Du partage du lait

Ces dernières semaines, on a pu lire sur des initiatives citoyennes de partage de lait maternel. D’après nos informations, il existe au moins une initiative organisée à Montréal, mais des groupes seraient également présents du Facebook.

Les nourrices

Depuis fort longtemps, les bébés humains boivent le lait d’une femme autre que leur mère. À certains moments de l’histoire de l’Occident, le fait de confier son bébé à une nourrice était tout à fait acceptable. Bien que cette pratique ait connu des hauts et des bas (par exemple au 18e siècle, en France, sous l’influence de Rousseau, il était plutôt mal vu pour une femme éduquée de confier son bébé à une nourrice), elle s’est maintenue jusqu’au 20e siècle. C’est principalement l’invention des préparations pour nourrissons, ainsi que les craintes face à la transmission de maladies, qui en a causé l’arrêt.

Les banques de lait

Malgré que la mise en nourrice soit passée de mode, le partage du lait n’est pas complètement disparu, mais il s’est organisé autrement. En effet, dès le début du 20e siècle, les banques de lait ont commencé à apparaître. La première a ouvert ses portes à Vienne en Autriche. En 1919, deux autres s’étaient établies, l’une à Boston et l’autre en Allemagne. Au Québec, une seule banque de lait a vu le jour à l’Hôpital Royal-Victoria, à Montréal. Elle a été en fonction pendant les années 1950 et 1960.

Bien que les banques de lait avaient mis en place des mesures d’hygiène dès le début, la plupart d’entre elles ont fermé leurs portes après l’avènement du sida, certaines du jour au lendemain.

Depuis les années 1990, les banques de lait connaissent un nouvel essor. On comprend mieux le formidable potentiel du lait humain pour les bébés plus fragiles et on en sait plus sur la transmission des pathogènes via le lait maternel. Ces banques sont publiques et structurées: le lait est pasteurisé et les femmes qui font des dons, soumises à des tests de dépistage poussés. Bien qu’on en dénombre plus de 150 partout dans le monde, à l’heure actuelle, il n’existe qu’une seule banque de lait au Canada, à Vancouver.

Initiatives citoyennes de partage de lait: une fausse bonne idée?
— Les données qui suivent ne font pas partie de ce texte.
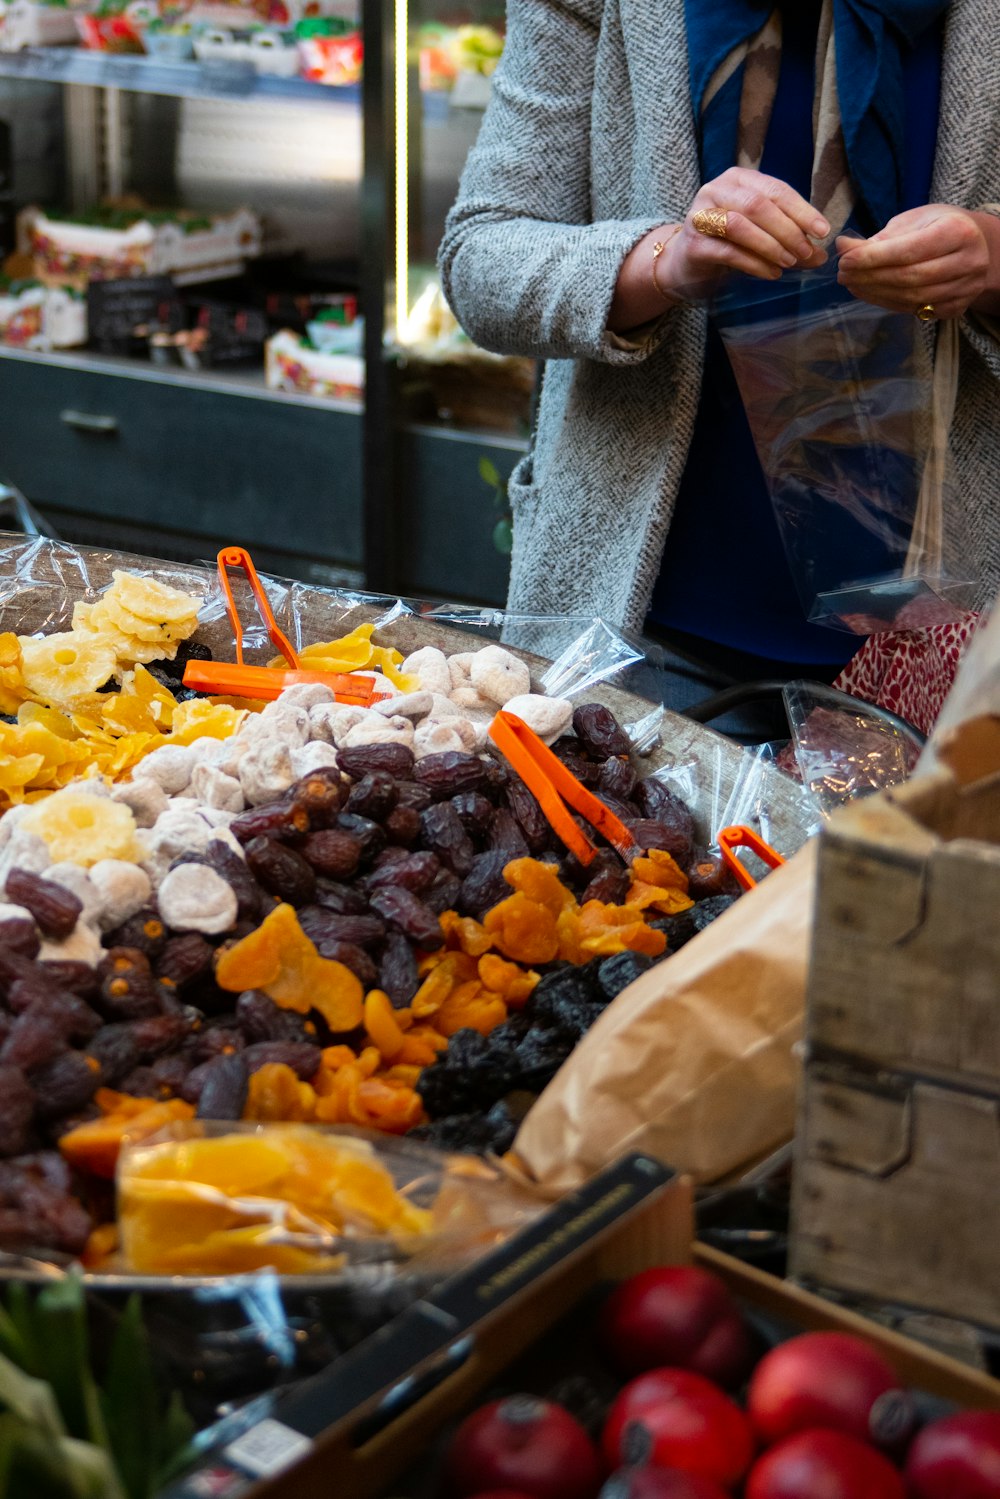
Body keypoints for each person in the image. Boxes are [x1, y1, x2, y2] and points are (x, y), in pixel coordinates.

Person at [438, 0, 1000, 718]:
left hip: (956, 637)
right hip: (643, 630)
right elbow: (481, 257)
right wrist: (665, 260)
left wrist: (989, 257)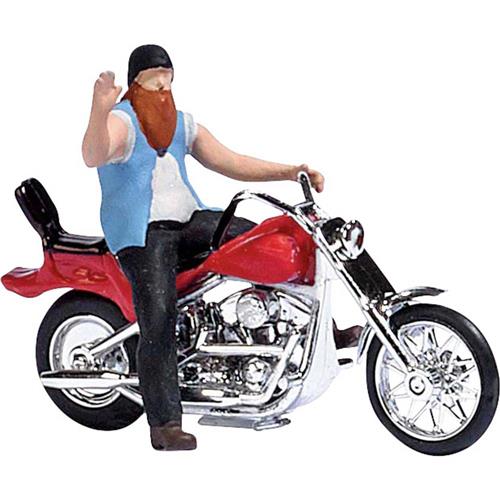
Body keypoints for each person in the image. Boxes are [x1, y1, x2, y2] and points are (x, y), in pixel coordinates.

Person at [81, 44, 329, 451]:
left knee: (265, 242)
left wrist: (290, 171)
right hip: (143, 233)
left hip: (190, 220)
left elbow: (230, 161)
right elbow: (93, 154)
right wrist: (99, 108)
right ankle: (165, 424)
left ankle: (318, 333)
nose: (163, 87)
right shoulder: (122, 122)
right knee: (158, 316)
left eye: (167, 78)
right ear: (135, 83)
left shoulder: (181, 124)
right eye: (153, 80)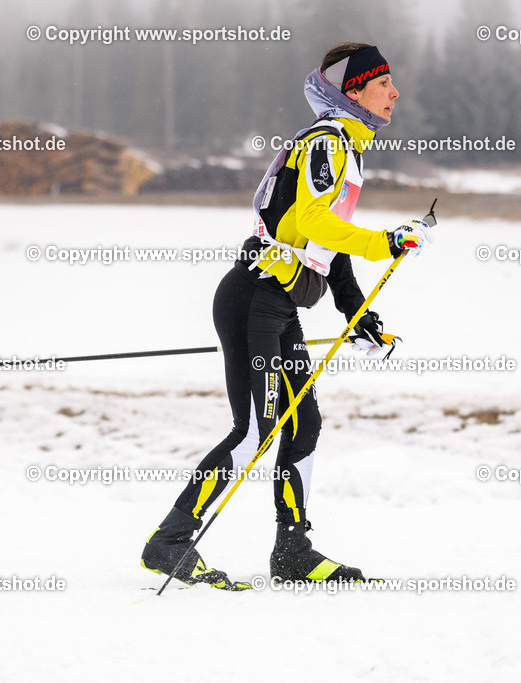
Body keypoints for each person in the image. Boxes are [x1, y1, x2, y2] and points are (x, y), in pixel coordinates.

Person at [141, 42, 433, 590]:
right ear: (354, 91)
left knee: (303, 422)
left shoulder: (345, 147)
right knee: (254, 431)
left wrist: (358, 314)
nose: (395, 93)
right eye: (383, 83)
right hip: (255, 296)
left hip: (280, 302)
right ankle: (170, 541)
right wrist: (385, 242)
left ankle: (292, 550)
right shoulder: (328, 141)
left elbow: (326, 247)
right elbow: (313, 220)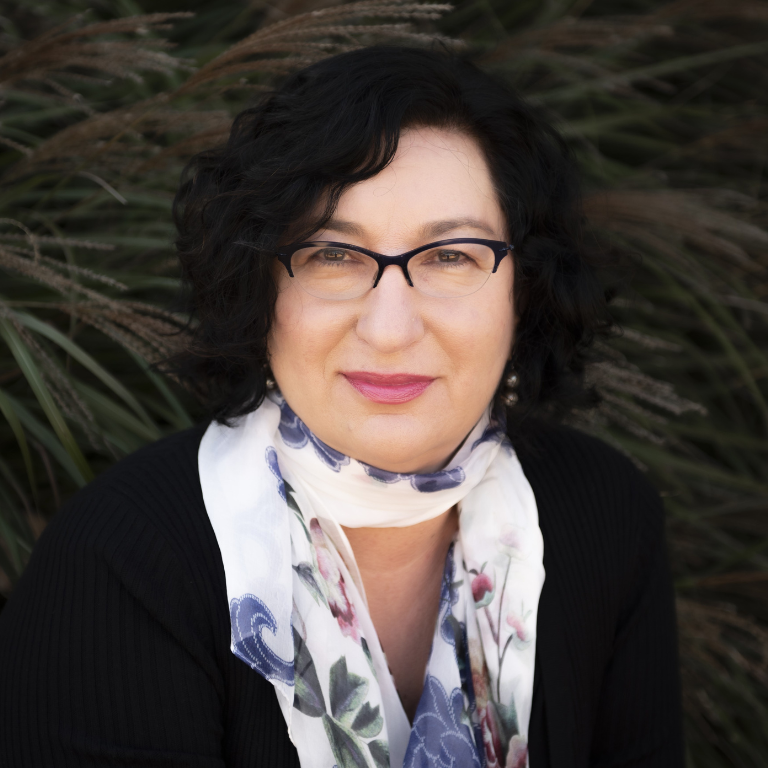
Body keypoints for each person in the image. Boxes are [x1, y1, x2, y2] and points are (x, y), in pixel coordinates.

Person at [0, 46, 683, 767]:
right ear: (261, 287)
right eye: (333, 254)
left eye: (451, 256)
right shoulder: (120, 564)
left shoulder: (605, 515)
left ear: (527, 289)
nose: (390, 328)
C’est dans l’esprit de valoriser le lait maternel et pour rapprocher les familles désirant recevoir ou donner du lait que des initiatives citoyennes ont vu le jour sur Internet. Ces dernières ne doivent pas être confondues avec une banque de lait puisque les femmes qui en sont à l’origine ne manipulent pas le lait, elles ne font que mettre des gens en contact. Leur apparition souligne quand même le manque d’options pour les mères ne pouvant pas allaiter.

Malgré la bonne foi des femmes à l’origine de ces initiatives, le partage de lait non réglementé comporte certains écueils. D’abord, des risques sanitaires sont présents puisque le lait maternel reste un vecteur potentiel de maladies. En ce sens, il se compare un peu au don de sang. Que penserions-nous d’une initiative citoyenne de partage de sang?

Bien sûr, dans le cas du partage du lait, il est possible d’adopter des mesures de prudence, mesures que proposent d’ailleurs les groupes en questions, soient des tests de dépistage ou la stérilisation du lait. Néanmoins, la sécurité est fondée sur la bonne foi des parties impliquées. C’est pour cette raison que Santé Canada et La Ligue La Leche ne cautionnent pas les initiatives citoyennes de partage de lait.

Ensuite, le fait que l’échange de lait soit non réglementé ouvre la porte au commerce du lait humain. Que penser de la vente de lait maternel sur internet? Combien devrait-il se vendre? Pire encore, puisque l’État refuse de mettre sur pied un réseau public de banques de lait, pourrions-nous voir apparaître des banques de lait privées? Science fiction? Il existe pourtant déjà au moins une compagnie qui commercialise le lait humain.

Le moins que l’on puisse dire, c’est que le questionnement éthique soulevé par de telles perspectives est important.

À quand une banque au Québec?

Le fait que le partage du lait ait fait les manchettes aura eu l’avantage de révéler qu’il existe un besoin urgent pour des banques de lait chez nous. Un projet est d’ailleurs à l’étude depuis plusieurs années pour en implanter une à Montréal.

En attendant, malheureusement, il ne reste pas véritablement d’options pour les familles québécoises qui voudraient du lait maternel mais qui ne peuvent en offrir à leur bébé.